Given passage:
::::::::

Kidushin 30a (Rav Yehudah): One must teach Torah (to two generations,) like the case of Zevulun ben Dan, whose grandfather taught to him.
Question (Beraisa): "You will teach your sons" - not your grandsons.
Answer: Rav Yehudah holds like another Tana who [uses "sons" to exclude daughters and] learns from "you will make known to your sons and grandsons."
Bava Basra 91b (R. Elazar): "Va'Yasem Kisei l'Em ha'Melech" was for Rus, the matriarch of the kingship.
128a (Mar bar Rav Ashi): One can testify about his grandfather.
The Halachah does not follow Mar bar Rav Ashi.
131b (Rav Yehudah): If a man wrote a document giving all his property to his wife, or to his oldest son, he only made him an overseer.
Question: If he gave all his property to his wife, and all his sons were from other wives, what is the law?
Sotah 49a: Rav Acha bar Yakov raised his daughter's son, Yakov. When Yakov grew up, Rav Acha bar Yakov asked him to get him water to drink.
Yakov: I am not your son! (I need not honor you.)
Rif and Rosh (Kidushin 12b and 1:45): "Kaved Es Avicha v'Es Imecha" includes your father's wife, your mother's husband and your older brother, in the parent's lifetime, but not after death.
Rambam (Hilchos Mamrim 6:15): One must honor his father's wife, even if she is not his mother, as long as his father is alive. This is included in Kibud Av. Similarly, one must honor his mother's husband only as long as his mother is alive.
Question (Shitah Mekubetzes 103a DH Hani): The Gemara connotes that mid'Rabanan, one must honor his step-mother after his father dies. If so, why did Rebbi need to command his children about this?
Answer #1 (Shitah): An early version of Rashi explains that there is no Mitzvah after he dies.
Answer #2 (Hafla'ah 103a DH Sham Gemara): The Rema (YD 240:7) says that if the son is his father's Rebbi, he may pardon his honor and serve his father. This implies that he is exempt. All the more so, a Nasi is exempt! Rebbi needed to command his children because one of them would be Nasi.

::::::::

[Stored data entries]

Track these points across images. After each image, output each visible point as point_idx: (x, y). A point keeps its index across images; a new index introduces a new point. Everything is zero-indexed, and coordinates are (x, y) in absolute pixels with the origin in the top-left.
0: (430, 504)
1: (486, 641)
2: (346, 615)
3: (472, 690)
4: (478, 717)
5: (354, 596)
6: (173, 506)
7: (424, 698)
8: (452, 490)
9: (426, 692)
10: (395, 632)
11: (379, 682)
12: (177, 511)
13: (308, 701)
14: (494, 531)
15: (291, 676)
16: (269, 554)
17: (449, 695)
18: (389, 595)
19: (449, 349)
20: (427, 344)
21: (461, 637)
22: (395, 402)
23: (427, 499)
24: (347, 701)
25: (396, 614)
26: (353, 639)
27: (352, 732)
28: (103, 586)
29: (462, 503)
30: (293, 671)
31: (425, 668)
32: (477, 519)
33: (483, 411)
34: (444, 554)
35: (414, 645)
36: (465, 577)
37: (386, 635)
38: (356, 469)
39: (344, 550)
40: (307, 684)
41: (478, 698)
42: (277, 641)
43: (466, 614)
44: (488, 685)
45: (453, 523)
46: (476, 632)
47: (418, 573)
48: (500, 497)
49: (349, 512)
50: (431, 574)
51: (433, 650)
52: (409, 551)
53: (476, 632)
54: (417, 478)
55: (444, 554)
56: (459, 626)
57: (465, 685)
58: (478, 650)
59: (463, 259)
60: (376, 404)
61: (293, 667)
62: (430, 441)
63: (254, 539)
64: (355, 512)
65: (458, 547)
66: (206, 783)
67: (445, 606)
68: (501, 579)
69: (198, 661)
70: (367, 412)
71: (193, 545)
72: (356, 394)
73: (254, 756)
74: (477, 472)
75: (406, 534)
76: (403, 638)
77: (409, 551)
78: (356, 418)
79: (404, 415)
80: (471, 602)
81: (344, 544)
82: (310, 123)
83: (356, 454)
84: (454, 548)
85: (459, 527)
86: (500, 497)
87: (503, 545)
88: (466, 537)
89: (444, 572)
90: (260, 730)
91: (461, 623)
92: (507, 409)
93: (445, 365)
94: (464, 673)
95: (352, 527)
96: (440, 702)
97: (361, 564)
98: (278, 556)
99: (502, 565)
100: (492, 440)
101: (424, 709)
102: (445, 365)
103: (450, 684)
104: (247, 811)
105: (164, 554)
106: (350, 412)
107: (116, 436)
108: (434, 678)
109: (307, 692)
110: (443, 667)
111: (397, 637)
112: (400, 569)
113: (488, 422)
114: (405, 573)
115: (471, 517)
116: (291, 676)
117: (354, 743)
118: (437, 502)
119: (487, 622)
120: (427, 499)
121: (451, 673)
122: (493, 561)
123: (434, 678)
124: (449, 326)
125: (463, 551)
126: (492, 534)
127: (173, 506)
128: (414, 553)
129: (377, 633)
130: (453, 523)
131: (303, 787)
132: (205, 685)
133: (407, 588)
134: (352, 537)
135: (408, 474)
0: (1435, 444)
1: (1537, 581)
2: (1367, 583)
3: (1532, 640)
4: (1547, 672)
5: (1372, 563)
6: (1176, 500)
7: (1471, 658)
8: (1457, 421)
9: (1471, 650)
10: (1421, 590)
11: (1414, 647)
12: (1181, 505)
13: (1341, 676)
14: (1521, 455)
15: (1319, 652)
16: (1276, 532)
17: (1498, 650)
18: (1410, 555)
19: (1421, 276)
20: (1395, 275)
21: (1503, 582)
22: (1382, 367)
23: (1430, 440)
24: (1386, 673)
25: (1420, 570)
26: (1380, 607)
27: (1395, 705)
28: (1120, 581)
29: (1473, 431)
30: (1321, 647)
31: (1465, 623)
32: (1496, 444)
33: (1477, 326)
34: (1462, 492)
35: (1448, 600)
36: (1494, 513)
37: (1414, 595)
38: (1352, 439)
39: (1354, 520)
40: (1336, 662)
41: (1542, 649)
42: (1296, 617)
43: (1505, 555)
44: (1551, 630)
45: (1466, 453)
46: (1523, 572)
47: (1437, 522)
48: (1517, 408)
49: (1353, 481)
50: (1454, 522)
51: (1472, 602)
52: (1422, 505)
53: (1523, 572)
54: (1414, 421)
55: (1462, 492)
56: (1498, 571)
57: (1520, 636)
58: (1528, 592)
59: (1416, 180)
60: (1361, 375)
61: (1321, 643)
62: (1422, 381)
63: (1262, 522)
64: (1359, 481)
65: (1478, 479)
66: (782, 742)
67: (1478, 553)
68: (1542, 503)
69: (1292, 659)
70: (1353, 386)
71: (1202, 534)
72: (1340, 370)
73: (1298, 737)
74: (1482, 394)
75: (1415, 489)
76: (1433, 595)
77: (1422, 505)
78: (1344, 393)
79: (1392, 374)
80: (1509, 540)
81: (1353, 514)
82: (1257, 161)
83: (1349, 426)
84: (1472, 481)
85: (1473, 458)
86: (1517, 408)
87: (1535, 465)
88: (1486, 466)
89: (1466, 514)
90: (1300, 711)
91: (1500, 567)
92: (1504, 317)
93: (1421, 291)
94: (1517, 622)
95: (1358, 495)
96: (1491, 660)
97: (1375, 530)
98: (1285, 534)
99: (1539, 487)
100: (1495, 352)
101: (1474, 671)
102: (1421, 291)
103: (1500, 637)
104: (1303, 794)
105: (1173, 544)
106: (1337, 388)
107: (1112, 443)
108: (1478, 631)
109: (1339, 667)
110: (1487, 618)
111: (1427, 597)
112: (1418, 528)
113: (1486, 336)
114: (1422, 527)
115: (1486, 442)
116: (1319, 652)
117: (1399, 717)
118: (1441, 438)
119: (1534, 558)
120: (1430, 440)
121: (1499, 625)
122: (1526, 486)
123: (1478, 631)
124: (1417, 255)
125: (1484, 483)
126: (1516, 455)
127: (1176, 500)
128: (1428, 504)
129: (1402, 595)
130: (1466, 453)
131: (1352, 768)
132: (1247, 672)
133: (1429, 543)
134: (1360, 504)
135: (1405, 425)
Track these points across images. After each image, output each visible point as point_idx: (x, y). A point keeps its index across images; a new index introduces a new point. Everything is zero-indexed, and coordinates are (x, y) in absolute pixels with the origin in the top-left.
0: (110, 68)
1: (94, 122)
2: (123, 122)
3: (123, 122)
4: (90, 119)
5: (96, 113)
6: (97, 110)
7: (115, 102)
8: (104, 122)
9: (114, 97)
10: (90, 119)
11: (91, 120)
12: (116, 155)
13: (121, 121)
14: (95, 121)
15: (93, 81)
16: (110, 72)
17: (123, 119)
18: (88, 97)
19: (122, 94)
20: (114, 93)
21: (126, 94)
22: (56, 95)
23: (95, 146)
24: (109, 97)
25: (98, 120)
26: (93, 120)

::::::::

Given instruction 1: Reproduce everything in the passage on honoring parents and grandparents from "131b (Rav Yehudah): If" down to "is the law?", word for word.
Given instruction 2: Continue the text on honoring parents, step-parents and grandparents with the next part, starting after its last line.

Task response 1:
131b (Rav Yehudah): If a man wrote a document giving all his property to his wife, or to his oldest son, he only made him an overseer.
Question: If he gave all his property to his wife, and all his sons were from other wives, what is the law?

Task response 2:
Rashbam (131b): If a man gave all his property to his oldest son or wife, he only made him or her an overseer, so that his [other] children will honor him or her. We ask about a step-mother, for children are not commanded so much to honor a step-mother [after the father's death]. It is learned from a Ribuy.
Rashi (Bereishis 46.1, citing Bereishis Rabah Vayigash 94:5): Yakov offered Korbanos "lEi'lokei Aviv Yitzchak", and not to lEi'lokei Avi Aviv, for one must honor his father more than his grandfather.
Maharik (30/44 in Venice edition): There is no source that one must honor his grandfather, just there is a custom to say Kaddish for a grandfather. Grandchildren are like children only regarding Peru u'Rvu, like it says in Bechoros. (We find this in Yevamos 62b - PF.) Mar bar Rav Ashi permits a grandson to testify for his grandfather! Even though the Halachah does not follow him, he must be able to resolve the Beraisa that says that grandchildren are like children.
Rebuttal #1 (Teshuvas Rema 118): Bereishis Rabah obligates honoring one's father more than his grandfather. This shows that one must honor his grandfather. All the more so, if the grandfather raised the grandchild, 'one who raises an orphan in his house, it is as if he fathered him' (Sanhedrin 19b), or if he hired a Rebbi for him, he must honor him.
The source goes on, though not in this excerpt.